0
votes

I am really confused here as a newbie to Celery and would like some inputs on how celery with message broker as rabbitmq are handling task dependencies when client (ipython) submits a DAG using Celery Canvas (workflow) primitives like Chain, Chord and Group.

Let's say I have a DAG where A --> (B, C) --> D (Diamond DAG) where A will run first followed by B and C in parallel and output of B and C will be used as input in D.

I was able to come up with a DAG i.e.

wf = (A.s(2, 2) | group(B.s(), C.s(25)) | D.s(1000)).delay()

My understanding is that 1) client submits a DAG 2) Celery converts this DAG into a message (usually in JSON) 3) Sends this message to message broker 4) Message broker has some idea about dependencies? (not sure) and based on dependencies puts the task in queue 5) Workers who have subscribed to the queue picks up the task and execute.

I am confused as to who is the incharge here to make sure that workers execute the tasks according to the dependency.

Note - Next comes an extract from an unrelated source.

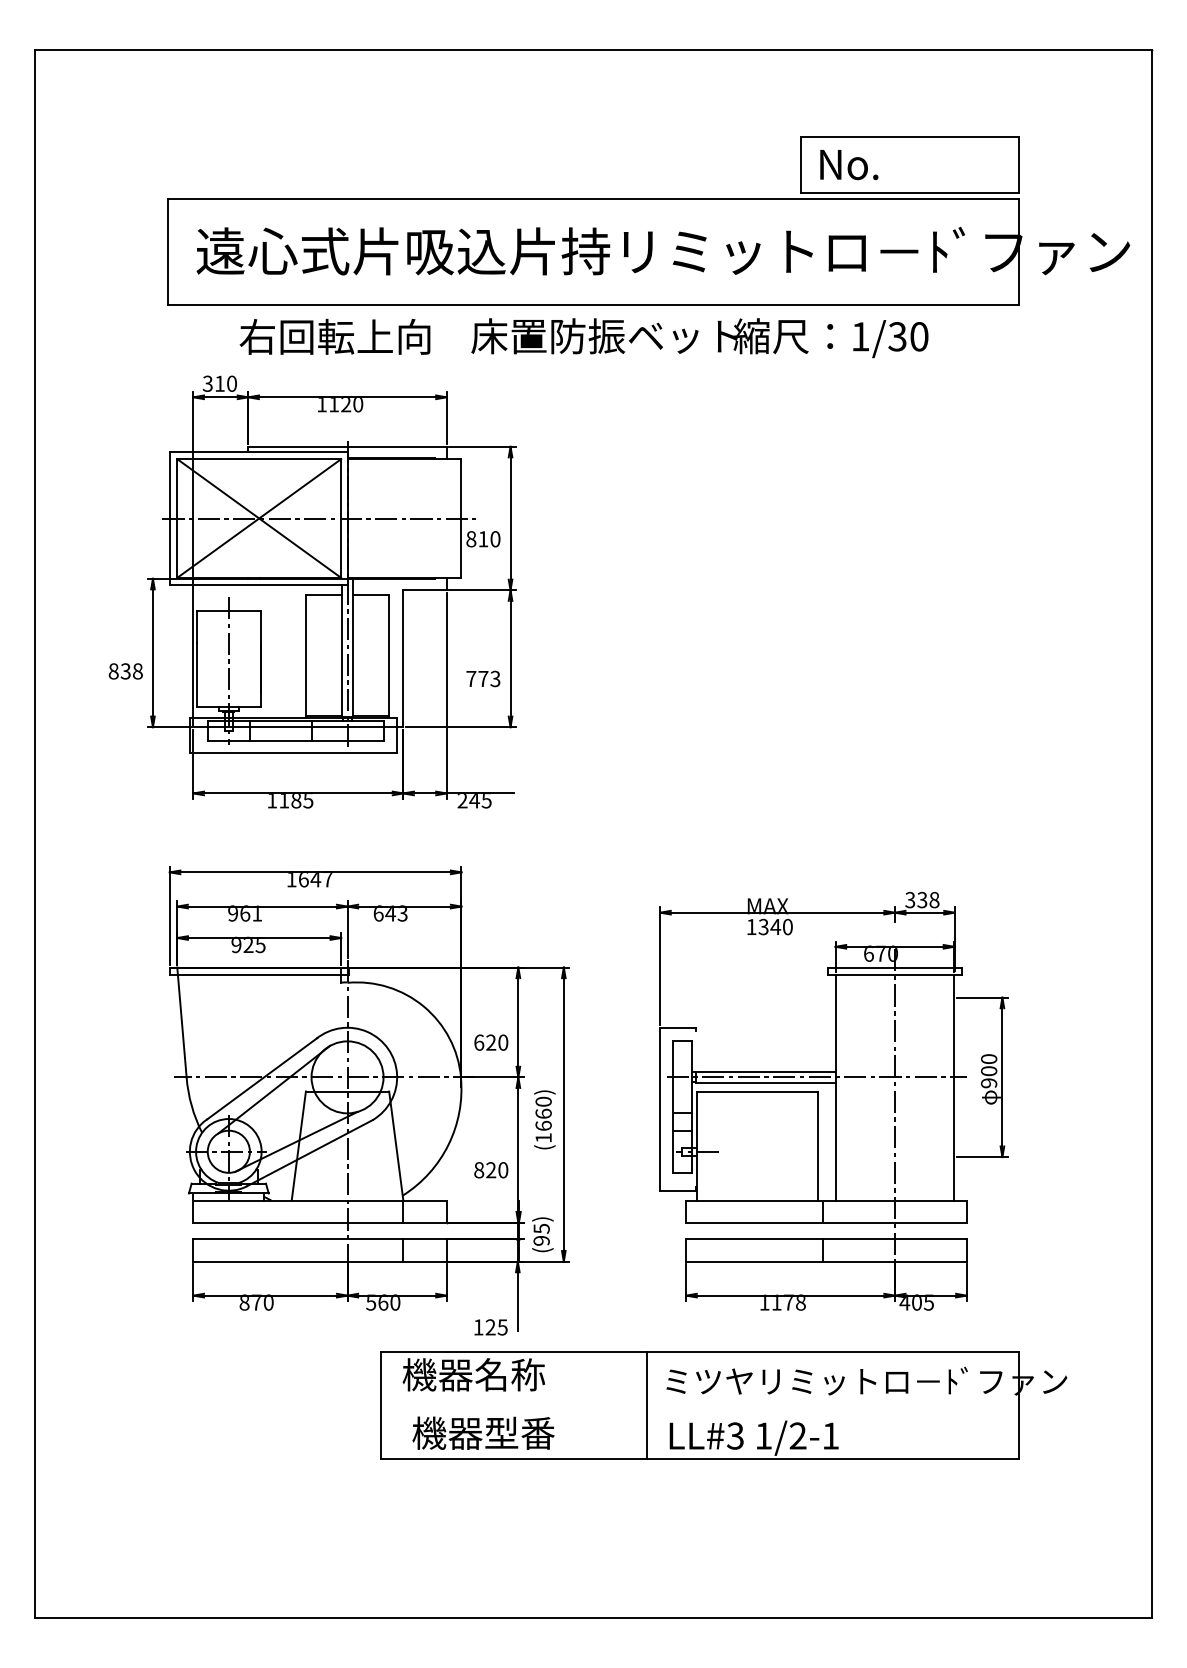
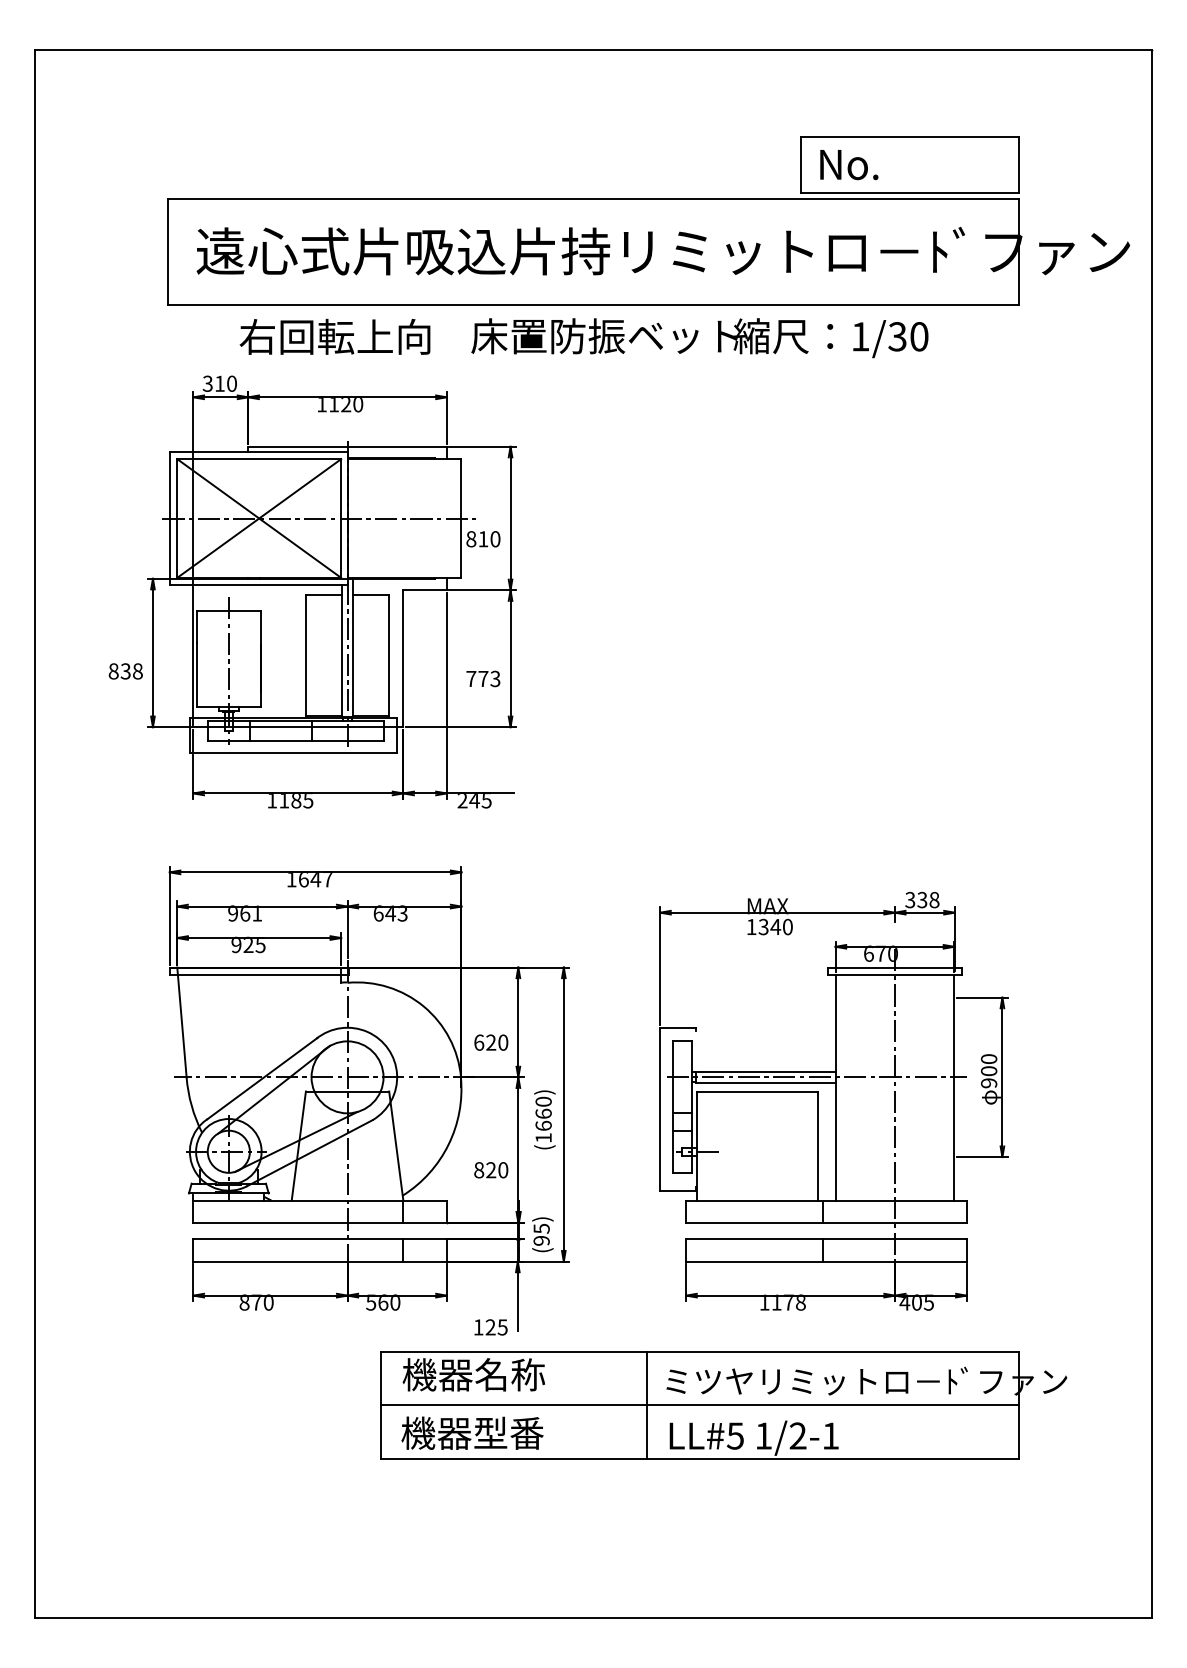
line at (699, 1405): none -> present
text at (483, 1432) position: (483, 1432) -> (472, 1432)
text at (735, 1435): LL#3 -> LL#5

Do celery workers have an idea about dependency? Is there some kinda metadata management that broker does?

Any inputs here will be appreciated. Thanks!

1

1 Answers

0
votes

Actually celery use kombu under the hood as message transport mechanism and there are few more dependencies of celery who do different job for celery to make celery the high level framework not to be aware of many/diverse task for end users/developers. You just use celery for tasks and others and under the hood specific libraries like kombu, billiard etc do their tasks. You better check the source code of celery to have more insight.